When it faded, Terri bit her lip. “I’m going to pay you back.”
My voice scraped its way out of my throat. “I want to apologize for before.”
Terri pushed a piece of loose hair off her face. “No. You don’t, really.”
What did she mean by that? That I didn’t have to or I didn’t want to? She moved to walk past me, but I stepped in front of her.
“You’ve gotta listen.” I tried grabbing her arm, but she shrugged out of my touch. “I always help you out, and I shouldn’t have gotten angry with you.”
Terri shifted the milk to her other hand, wiped the sweat of the bottle off her right. “Uh-huh.”
“I’m not that kind of person, you know that.” I didn’t like the upward turn my voice took, so I swallowed hard.
“And what kind is that?”
I looked at the bottle again. “You could have just told me what it was for.”
“Why’s that matter? People talk enough already.” She looked at me steady for the first time.
“How’d you pay for it?”
“And that’s your business?”
I dug my hands into the sides of my legs. “Ok, you’re right.

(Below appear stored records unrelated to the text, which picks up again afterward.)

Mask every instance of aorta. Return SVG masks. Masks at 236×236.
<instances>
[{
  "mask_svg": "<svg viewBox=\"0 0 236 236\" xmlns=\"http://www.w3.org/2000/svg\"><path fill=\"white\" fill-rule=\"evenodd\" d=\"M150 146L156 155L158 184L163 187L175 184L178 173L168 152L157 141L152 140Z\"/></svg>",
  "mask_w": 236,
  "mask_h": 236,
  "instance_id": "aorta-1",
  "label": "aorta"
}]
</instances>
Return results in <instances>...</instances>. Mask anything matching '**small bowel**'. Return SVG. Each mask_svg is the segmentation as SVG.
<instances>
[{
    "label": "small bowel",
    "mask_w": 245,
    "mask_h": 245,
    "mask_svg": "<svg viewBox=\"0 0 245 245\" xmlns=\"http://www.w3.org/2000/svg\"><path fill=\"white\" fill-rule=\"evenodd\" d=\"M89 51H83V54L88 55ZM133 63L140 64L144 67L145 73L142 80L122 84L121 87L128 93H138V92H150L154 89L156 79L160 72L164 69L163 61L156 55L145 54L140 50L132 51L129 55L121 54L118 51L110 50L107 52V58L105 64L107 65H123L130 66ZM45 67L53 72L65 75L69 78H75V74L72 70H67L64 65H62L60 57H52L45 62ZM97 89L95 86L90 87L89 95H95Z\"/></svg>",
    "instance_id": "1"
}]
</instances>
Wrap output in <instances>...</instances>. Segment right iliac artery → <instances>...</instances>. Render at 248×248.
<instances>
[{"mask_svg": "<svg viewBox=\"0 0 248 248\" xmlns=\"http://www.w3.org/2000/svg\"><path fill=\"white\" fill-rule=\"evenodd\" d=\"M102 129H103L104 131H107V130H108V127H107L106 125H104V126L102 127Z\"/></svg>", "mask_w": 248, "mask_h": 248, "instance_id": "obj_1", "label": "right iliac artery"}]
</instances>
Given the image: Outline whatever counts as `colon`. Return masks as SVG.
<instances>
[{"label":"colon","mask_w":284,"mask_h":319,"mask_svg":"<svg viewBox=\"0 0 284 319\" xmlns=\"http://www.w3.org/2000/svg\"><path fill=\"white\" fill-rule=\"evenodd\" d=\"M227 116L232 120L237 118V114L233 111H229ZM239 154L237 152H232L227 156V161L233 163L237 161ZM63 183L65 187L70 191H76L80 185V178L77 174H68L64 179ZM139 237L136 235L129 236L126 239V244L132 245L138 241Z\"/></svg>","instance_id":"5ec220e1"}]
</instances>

But still.”
“I got one of the girls at the market to loan me what I needed.”
I knew it probably took a lot of talking to convince a total stranger. I couldn’t imagine what she said, but it must have been bad. It must have made her feel low, as low as I’d made her feel. I reached into my pocket, and my hand shook while I took out the bills. I held them out to her. “I have four dollars here. Go pay her back.”
“I don’t want it.”
“Take it.” I grabbed her right hand and pressed the money into her palm.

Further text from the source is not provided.